Armen Der Kiureghian is a member of several societies and associations, including:
- Elected Member of the US National Academy of Engineering
- Elected Foreign Member of the National Academy of Engineering of Armenia, 1994
- Elected Foreign Member of the National Academy of Sciences of Armenia, 1998
- Alfred M. Freudenthal Medal from the Engineering Mechanics Division of ASCE
- George Winter Medal from the Structural Engineering Institute of ASCE
- Distinguished Alumnus of the Department of Civil and Environmental Engineering at University of Illinois at Urbana-Champaign, 2006
- Distinguished Alumnus, Faculty of Engineering, Tehran University, Iran, 2004
- Fulbright Distinguished Professor, University of Ljubljana, Slovenia, 1989
- Mitsubishi Chair Visiting Professor, Tokyo University, Japan, 1989

== Awards ==
- Walter L. Huber Civil Engineering Research Prize, ASCE, 1989
- CERRA Award, Civil Engineering Risk and Reliability Association, 1999
- Movses Khorenatsi Medal, Government of Armenia, 2001
- Alfred M. Freudenthal Medal, Engineering Mechanics Division, ASCE, 2006
- Thomas A. Middlebrooks Award, Goe-Institute, ASCE, 2006
- 2007 Best Paper Award, Journal of Computing in Civil Engineering, ASCE, 2008
- Distinguished Research Award, International Association for Structural Safety and Reliability, 2013
- George Winter Medal, Structural Engineering Institute, ASCE, 2014

== Personal life ==
Der Kiureghian has two children, Naira and Sebouh.

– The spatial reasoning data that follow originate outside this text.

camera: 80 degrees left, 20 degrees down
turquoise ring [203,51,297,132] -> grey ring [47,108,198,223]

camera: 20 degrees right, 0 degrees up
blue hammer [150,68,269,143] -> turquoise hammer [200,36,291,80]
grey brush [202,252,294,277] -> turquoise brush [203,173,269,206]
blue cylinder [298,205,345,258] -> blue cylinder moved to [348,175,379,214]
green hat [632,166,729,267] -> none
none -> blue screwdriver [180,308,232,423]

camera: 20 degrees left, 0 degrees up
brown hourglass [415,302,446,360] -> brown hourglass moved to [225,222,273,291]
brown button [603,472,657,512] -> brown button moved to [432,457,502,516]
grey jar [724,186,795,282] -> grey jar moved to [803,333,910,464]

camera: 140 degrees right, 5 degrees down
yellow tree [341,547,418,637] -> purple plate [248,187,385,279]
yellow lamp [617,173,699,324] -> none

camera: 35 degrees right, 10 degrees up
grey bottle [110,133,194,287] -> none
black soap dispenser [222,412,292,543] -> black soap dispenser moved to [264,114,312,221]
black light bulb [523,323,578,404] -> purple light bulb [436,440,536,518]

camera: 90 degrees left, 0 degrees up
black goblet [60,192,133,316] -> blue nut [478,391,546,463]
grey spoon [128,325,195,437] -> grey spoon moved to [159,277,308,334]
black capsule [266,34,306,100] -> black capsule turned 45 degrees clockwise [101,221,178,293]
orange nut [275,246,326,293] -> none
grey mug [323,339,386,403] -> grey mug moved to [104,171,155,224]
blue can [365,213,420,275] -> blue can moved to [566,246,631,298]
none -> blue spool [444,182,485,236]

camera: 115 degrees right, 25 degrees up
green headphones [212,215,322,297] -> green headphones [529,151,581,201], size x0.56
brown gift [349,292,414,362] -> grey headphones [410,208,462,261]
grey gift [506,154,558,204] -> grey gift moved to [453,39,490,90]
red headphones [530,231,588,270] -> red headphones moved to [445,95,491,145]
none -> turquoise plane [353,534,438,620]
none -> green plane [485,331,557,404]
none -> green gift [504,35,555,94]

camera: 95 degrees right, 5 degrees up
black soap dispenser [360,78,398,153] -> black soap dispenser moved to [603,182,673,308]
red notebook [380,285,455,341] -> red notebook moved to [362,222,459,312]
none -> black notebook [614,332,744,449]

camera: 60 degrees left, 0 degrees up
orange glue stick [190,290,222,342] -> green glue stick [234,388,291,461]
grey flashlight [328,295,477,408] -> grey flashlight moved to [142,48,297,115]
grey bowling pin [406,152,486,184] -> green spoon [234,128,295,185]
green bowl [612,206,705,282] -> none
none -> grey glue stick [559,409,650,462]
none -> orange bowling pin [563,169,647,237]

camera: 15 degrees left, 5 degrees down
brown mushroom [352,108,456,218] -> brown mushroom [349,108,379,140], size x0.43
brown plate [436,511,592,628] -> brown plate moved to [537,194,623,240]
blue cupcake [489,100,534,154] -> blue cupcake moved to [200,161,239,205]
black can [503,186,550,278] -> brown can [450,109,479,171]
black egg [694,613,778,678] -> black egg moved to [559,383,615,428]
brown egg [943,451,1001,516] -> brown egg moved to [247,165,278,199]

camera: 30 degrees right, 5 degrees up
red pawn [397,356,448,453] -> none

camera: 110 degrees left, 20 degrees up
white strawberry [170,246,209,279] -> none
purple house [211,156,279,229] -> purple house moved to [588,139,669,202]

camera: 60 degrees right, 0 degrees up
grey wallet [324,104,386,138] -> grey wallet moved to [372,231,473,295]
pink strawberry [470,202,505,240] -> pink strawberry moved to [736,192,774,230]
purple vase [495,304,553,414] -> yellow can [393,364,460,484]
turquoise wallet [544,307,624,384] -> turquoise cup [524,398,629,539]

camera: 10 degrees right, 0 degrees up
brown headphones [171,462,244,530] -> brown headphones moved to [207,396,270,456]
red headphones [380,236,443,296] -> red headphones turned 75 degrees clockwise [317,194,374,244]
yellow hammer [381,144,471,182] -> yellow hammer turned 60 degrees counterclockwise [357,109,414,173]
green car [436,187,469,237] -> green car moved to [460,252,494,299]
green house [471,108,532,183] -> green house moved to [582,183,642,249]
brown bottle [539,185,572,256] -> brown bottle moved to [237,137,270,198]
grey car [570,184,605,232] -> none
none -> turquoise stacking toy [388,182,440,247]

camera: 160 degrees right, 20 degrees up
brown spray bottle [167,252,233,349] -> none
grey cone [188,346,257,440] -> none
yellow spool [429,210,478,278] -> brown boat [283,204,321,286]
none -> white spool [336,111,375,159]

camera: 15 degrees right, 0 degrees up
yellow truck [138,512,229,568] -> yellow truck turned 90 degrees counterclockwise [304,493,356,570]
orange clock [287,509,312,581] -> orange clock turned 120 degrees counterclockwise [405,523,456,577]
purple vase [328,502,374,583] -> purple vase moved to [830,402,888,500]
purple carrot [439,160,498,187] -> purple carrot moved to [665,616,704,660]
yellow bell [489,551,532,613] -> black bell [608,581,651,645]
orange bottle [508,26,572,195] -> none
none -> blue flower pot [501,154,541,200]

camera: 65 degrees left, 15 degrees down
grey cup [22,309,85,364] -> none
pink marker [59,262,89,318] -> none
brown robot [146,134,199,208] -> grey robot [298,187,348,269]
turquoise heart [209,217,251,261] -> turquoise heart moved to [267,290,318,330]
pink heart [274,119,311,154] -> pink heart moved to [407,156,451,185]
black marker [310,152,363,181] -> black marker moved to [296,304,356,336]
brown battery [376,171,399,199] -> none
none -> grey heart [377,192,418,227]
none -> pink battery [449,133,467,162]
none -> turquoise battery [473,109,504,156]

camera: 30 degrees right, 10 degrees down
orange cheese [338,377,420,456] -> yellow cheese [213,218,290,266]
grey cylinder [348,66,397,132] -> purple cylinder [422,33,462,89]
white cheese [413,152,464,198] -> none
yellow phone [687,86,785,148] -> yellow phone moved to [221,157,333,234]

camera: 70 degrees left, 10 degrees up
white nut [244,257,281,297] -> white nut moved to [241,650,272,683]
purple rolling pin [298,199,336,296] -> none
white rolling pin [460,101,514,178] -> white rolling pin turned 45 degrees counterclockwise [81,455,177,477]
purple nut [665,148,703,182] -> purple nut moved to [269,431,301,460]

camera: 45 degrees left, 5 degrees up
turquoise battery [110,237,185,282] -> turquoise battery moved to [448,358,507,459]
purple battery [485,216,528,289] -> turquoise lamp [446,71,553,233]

He has been married to Nelly Ouzounian since 1983.

== Painting as a hobby ==
Der Kiureghian's main hobby is painting watercolors which he learned from his father, Sumbat, who was a professional artist and watercolorist. He paints landscapes and still life.

==Books==
- Der Kiureghian, A. (2009). The life and art of Sumbat. ADK & Associates Publishers, San Francisco, CA. 172 pages.